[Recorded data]
## START
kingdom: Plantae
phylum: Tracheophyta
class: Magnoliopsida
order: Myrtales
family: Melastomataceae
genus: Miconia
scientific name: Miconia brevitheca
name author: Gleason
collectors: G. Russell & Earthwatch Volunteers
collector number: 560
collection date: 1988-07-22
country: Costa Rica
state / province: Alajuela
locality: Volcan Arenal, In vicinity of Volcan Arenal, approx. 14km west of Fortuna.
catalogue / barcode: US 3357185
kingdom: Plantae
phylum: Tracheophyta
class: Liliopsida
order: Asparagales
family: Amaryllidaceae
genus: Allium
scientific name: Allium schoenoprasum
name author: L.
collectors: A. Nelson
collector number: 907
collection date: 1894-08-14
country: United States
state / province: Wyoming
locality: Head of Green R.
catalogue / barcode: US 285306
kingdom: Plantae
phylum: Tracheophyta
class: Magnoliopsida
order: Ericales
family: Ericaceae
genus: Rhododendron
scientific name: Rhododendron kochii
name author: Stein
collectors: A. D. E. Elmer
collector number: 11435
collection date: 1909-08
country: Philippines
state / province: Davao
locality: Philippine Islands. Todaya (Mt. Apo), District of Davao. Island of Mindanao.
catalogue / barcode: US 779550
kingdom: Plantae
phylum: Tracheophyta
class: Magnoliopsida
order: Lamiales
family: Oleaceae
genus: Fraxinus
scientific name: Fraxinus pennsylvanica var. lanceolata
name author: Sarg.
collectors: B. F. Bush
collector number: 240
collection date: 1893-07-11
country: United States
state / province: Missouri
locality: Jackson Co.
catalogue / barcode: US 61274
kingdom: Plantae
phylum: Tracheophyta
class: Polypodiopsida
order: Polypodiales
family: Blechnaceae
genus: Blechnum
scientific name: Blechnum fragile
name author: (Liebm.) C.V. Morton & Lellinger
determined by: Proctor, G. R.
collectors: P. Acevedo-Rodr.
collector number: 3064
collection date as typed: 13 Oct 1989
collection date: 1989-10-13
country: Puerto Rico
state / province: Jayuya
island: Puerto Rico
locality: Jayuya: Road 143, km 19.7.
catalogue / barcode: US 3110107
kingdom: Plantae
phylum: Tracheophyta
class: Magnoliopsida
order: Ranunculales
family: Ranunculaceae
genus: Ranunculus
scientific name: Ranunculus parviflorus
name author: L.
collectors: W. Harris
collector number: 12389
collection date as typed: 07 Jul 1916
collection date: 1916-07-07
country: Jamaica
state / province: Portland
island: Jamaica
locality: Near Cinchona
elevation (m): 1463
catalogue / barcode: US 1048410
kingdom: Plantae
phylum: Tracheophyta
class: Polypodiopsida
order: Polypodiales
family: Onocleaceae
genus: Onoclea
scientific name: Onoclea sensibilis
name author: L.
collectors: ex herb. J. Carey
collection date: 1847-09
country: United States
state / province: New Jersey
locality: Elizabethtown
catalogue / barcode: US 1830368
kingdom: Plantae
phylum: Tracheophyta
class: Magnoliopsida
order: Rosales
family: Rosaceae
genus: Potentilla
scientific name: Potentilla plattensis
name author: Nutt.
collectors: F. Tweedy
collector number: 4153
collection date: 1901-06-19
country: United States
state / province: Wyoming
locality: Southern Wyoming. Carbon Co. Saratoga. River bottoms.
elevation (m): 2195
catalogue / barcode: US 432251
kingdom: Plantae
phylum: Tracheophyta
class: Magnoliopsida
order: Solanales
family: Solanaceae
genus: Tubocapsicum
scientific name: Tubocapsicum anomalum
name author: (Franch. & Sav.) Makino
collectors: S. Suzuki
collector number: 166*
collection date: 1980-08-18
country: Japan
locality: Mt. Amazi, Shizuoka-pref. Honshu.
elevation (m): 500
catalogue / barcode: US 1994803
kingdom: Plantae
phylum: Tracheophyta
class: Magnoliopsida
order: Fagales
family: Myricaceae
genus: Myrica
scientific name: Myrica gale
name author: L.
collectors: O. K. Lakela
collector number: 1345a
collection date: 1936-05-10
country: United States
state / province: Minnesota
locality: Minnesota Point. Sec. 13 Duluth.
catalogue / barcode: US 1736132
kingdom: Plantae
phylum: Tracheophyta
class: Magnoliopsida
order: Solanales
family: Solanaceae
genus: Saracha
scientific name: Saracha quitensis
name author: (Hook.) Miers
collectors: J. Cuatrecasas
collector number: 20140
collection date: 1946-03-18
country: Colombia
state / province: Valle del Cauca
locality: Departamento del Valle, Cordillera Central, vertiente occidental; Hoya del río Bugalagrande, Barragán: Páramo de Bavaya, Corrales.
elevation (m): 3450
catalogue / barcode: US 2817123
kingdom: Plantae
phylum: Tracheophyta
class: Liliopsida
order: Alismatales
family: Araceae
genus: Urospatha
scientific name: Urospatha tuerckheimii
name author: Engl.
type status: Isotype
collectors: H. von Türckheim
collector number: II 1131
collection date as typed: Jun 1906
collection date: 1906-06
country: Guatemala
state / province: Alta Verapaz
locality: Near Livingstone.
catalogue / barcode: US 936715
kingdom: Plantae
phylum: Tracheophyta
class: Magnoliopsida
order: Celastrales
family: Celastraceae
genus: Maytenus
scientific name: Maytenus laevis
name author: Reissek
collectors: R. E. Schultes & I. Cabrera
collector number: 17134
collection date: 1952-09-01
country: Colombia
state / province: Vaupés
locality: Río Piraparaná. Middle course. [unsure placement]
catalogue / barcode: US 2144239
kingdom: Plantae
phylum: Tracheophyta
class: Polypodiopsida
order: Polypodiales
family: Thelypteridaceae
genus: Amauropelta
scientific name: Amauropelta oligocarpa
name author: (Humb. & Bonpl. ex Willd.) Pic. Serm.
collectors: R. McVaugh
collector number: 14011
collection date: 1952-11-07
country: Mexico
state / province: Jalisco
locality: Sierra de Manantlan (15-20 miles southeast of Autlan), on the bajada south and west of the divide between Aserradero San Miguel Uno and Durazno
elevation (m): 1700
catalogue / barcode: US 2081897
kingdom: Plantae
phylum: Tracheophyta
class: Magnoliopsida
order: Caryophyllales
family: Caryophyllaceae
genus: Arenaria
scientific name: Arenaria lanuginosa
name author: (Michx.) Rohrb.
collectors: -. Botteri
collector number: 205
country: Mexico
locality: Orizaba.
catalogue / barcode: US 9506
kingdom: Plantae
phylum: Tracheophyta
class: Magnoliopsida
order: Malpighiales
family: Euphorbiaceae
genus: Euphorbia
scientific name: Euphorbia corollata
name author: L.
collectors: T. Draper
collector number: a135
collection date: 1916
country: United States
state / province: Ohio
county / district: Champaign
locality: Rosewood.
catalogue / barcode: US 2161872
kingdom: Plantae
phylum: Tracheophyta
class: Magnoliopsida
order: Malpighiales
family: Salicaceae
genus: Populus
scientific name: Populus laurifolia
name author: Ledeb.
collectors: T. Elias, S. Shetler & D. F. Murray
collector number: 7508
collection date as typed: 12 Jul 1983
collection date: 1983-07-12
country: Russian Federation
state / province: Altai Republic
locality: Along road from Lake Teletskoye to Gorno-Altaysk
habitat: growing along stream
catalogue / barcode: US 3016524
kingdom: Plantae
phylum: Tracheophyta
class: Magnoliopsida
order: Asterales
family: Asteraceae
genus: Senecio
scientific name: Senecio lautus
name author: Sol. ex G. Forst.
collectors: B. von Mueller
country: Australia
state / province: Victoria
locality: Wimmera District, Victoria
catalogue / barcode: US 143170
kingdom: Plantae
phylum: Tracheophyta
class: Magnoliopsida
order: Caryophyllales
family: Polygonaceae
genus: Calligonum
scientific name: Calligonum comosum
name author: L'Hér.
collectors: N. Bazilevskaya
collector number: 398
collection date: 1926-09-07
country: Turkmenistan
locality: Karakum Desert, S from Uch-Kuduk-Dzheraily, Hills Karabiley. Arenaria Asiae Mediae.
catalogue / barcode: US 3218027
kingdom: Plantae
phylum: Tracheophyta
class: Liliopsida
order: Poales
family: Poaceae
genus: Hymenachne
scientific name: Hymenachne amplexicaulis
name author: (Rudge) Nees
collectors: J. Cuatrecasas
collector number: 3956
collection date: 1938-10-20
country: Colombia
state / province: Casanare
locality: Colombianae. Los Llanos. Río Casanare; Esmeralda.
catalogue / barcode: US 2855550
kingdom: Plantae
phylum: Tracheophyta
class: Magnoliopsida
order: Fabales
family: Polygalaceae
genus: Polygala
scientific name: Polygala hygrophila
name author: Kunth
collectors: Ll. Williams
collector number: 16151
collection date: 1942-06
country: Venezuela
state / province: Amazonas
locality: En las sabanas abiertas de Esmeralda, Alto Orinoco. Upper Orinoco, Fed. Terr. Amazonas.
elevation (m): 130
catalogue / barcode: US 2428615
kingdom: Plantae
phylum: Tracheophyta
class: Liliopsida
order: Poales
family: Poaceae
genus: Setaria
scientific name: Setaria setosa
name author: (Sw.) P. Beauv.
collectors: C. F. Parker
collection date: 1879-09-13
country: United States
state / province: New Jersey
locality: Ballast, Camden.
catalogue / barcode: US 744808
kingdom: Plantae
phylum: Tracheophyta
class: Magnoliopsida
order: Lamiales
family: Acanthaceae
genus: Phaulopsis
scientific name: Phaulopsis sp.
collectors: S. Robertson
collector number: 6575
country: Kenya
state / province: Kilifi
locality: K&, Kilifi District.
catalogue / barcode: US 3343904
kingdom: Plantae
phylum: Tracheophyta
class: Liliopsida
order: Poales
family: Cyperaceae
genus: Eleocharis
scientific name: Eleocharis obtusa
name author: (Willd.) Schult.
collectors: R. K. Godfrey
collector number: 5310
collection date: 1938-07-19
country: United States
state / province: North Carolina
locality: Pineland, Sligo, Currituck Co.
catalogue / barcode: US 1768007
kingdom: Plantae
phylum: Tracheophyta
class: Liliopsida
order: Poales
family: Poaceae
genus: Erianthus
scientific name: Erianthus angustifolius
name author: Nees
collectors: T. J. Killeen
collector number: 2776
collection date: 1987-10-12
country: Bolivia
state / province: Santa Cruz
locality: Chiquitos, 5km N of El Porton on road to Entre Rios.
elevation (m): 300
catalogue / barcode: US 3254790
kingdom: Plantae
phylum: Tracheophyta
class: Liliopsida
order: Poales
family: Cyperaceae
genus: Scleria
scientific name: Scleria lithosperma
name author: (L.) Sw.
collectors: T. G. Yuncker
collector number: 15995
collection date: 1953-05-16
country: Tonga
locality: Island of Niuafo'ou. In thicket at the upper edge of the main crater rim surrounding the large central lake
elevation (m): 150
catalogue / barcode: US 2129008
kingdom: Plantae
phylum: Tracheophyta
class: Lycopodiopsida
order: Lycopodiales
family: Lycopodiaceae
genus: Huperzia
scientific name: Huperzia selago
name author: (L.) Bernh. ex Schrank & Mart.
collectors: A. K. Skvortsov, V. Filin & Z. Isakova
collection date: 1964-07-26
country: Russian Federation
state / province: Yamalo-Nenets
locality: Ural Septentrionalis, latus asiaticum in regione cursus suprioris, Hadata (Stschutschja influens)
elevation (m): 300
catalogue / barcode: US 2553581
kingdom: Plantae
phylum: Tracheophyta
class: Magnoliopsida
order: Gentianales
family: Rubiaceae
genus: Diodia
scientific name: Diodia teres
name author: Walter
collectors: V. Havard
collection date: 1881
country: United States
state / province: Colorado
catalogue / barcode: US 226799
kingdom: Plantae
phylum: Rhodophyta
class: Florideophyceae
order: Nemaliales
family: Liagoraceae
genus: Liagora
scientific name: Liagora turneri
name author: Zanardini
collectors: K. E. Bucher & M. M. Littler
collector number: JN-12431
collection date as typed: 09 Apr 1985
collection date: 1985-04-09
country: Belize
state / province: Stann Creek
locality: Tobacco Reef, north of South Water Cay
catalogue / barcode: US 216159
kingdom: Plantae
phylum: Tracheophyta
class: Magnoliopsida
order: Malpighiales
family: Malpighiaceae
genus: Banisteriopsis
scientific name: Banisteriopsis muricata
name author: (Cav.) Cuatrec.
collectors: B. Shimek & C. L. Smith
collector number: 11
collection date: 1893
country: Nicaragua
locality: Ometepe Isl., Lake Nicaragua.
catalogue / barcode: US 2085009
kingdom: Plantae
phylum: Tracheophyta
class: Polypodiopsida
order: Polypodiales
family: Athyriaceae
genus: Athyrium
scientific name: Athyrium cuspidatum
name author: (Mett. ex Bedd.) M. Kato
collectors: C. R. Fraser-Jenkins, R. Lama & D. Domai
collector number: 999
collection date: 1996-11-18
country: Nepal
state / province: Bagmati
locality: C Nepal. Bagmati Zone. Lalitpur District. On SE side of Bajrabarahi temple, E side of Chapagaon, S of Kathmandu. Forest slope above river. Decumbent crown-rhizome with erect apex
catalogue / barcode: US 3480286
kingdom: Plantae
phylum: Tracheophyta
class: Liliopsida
## END
• Required work:
Transcribe the lines from the start of the records through the line containing "catalogue / barcode: US 3357185", including both of those lines.

• Full solution:
kingdom: Plantae
phylum: Tracheophyta
class: Magnoliopsida
order: Myrtales
family: Melastomataceae
genus: Miconia
scientific name: Miconia brevitheca
name author: Gleason
collectors: G. Russell & Earthwatch Volunteers
collector number: 560
collection date: 1988-07-22
country: Costa Rica
state / province: Alajuela
locality: Volcan Arenal, In vicinity of Volcan Arenal, approx. 14km west of Fortuna.
catalogue / barcode: US 3357185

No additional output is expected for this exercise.